L'ennesimo segnale che la presidente della Commissione Ue è intenzionata a seguire un approccio più deciso sulle politiche migratorie. Non a caso, lunedì scorso è stata la stessa von der Leyen a ipotizzare una proposta legislativa per istituire i return hubs, cioè i centri di rimpatrio in Paesi terzi sulla scorta del protocollo tra Italia e Albania. Un modello che alcuni leader europei - tra cui il premier greco Kyriakos Mitsotakis - considerano «esplorabile» e su cui si sono confrontati ieri gli undici capi di Stato e di governo presenti alla riunione. Un incontro, spiega Meloni, «molto positivo e con chiari obiettivi comuni». Anche se, aggiunge la premier, è «curioso notare» che «mentre quasi tutta l'Europa discute delle nostre iniziative contro l'immigrazione irregolare» c'è «la sinistra italiana che pensa solo ad attaccarle».

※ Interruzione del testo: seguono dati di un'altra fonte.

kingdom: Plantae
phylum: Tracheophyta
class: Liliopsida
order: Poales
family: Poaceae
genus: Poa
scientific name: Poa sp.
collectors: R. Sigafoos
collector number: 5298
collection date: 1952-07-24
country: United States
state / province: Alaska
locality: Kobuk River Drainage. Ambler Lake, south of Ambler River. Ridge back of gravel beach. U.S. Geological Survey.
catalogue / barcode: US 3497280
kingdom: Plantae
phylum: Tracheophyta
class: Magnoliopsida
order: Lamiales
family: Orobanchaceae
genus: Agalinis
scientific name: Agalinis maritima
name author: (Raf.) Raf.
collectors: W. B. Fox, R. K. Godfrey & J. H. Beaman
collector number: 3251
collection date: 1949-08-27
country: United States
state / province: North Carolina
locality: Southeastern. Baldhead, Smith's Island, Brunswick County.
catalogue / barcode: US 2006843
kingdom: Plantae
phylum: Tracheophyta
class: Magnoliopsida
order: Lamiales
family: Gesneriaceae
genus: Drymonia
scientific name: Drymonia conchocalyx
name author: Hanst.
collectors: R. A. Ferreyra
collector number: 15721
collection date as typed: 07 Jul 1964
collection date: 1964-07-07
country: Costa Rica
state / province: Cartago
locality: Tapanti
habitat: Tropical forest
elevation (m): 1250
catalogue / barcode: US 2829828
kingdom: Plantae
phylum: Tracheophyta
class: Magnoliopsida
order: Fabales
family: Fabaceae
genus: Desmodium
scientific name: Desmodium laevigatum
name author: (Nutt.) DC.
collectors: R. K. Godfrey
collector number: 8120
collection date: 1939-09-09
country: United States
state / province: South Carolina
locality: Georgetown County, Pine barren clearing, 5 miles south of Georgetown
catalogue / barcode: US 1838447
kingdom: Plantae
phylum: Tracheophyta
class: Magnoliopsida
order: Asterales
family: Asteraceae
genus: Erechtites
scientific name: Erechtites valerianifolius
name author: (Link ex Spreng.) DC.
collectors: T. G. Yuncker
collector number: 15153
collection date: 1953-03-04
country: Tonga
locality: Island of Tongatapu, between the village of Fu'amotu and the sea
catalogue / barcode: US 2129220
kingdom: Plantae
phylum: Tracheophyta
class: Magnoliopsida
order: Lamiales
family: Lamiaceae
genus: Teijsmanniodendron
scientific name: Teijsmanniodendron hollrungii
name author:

Una replica alle critiche di Elly Schlein, forse con un occhio anche alla scelta del cancelliere tedesco Olaf Scholz e del premier spagnolo Pedro Sanchez - entrambe socialisti - di non partecipare alla riunione di ieri. D'altra parte, la presenza della premier danese Frederiksen, presidente dei Democratici di Danimarca, pare abbia molto agitato la delegazione socialista, ormai sempre più insofferente verso una von der Leyen che si muove secondo la logica delle maggioranze variabili. Al punto da continuare a minacciare fuoco e fiamme quando il 12 novembre Raffaele Fitto - uno dei sei vicepresidenti esecutivi indicati da von der Leyen - si presenterà alle audizioni del Parlamento Ue. In verità, visto che Fitto sarà sentito prima della socialista spagnola Teresa Ribera - per peso delle deleghe, di fatto la numero due di Ursula - appare improbabile che S&D possa davvero affondare l'esponente Ecr.

Che comunque - per sicurezza - sta avendo incontri e colloqui per allargare al massimo il sostegno nei suoi confronti, così da raggiungere la fatidica quota dei due terzi. Non a caso, proprio due giorni fa ha incontrato la capo-delegazione di S&D, la spagnola Iratxe García Pérez.